Özellikle yaşlı bireyler, küçük çocuklar, bebekler, hamileler ve kronik hastalığı olanlar ile güneşe direkt maruz kalınan işlerde çalışanların daha fazla risk altında olduğunu beliren Torun, “Kronik hastalığı olanlar, dışarıda azami zaman geçirmeli. Aşırı sıcaklar açısından coğrafik konumu nedeniyle hayli risk altında olan ülkemizde, halkımızın bu duruma hazırlıklı olması ve toplumsal önlemlerin acilen alınması çok önemlidir” ifadelerini kullandı. 

“Dünya risk altında”

Sadece Türkiye’de değil birçok ülkede aniden artan sıcaklıklarla mücadele edilmek zorunda kalındığının altını çizen Torun, “İklim değişikliğinin bir sonucu olarak oluşan aşırı sıcaklıklar, dünya çapında yaz mevsimlerinin kalıcı bir özelliği haline gelerek, çok sayıda ölüme neden oluşturmuştur.

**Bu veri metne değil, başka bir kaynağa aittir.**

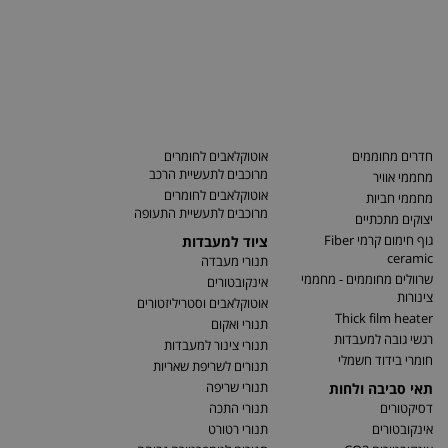
חדרים מחוממים
אוטוקלאבים לחומרים
מרוכבים לתעשיית הרכב
מחממי אוויר
אוטוקלאבים לחומרים
מחממי חביות
מרוכבים לתעשיית התעופה
יצוקים מתכתיים
גוף חימום קרמי Fiber
ציוד למעבדות
ceramic
תנורי מעבדה
שרוולים מחוממים - מחממי
אינקובטורים
צינורות
אוטוקלאבים וסטריליזטורים
Thick film heater
תנורי ואקום
רגשי גובה למעבדות
תנורי צינור למעבדות
חומרי בידוד חשמלי
תנורים לשריפת שאריות
תנורי שריפה
תאי סביבה ולחות
דסיקטורים
תנורי התכה
אינקובטורים
תנורי רטורט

Ekosistemlerimizi sonsuza dek etkilemeye devam etmektedir. Enerji elde etmek için fosil yakıt kullanılması, araç egzoz salınımı, yoğun endüstriyel tarım faaliyetleri gibi insan aktiviteleriyle atmosfere salınan karbondioksit (CO2) ve diğer gazlar dünyanın üzerinde tıpkı sera gibi bir örtü oluşturarak, altında kalan alanın ısınmasına neden olmaktadır. Bu ısınma, kentlerde yoğun betonlaşmayla birlikte ısı emici olan toprak ve yeşil alanların azalması, binalarda kullanılan ısı tutucu malzemeler nedeniyle daha yoğun yaşanmakta olup, bu nedenlerle kentsel ısı adaları oluşmaktadır. Enerji kullanımından açığa çıkan ısı da, kentsel ısı adası oluşumunun bir diğer nedenidir. Bu nedenle kentlerde yaşayanlar çok daha büyük risk altındadır” dedi.

Eylem planı hazırlanmalı

Artan sıcaklıklarla birlikte yaşanabilecek sağlık problemleri için önlem alınması gerektiğini vurgulayan Torun, “Sıcaklık artışlarından vatandaşların risk altında kalmasını engellemek adına, erken uyarı sistemlerinin oluşturulması, koruyucu önlemlerin alınması, uyum stratejilerinin geliştirilmesinde Sağlık Bakanlığı ve diğer ilgili kurumlara önemli görevler düşmektedir. Bu konuda acilen ‘Sıcak Sağlık Eylem Planına’ gereksinim vardır” diye konuştu.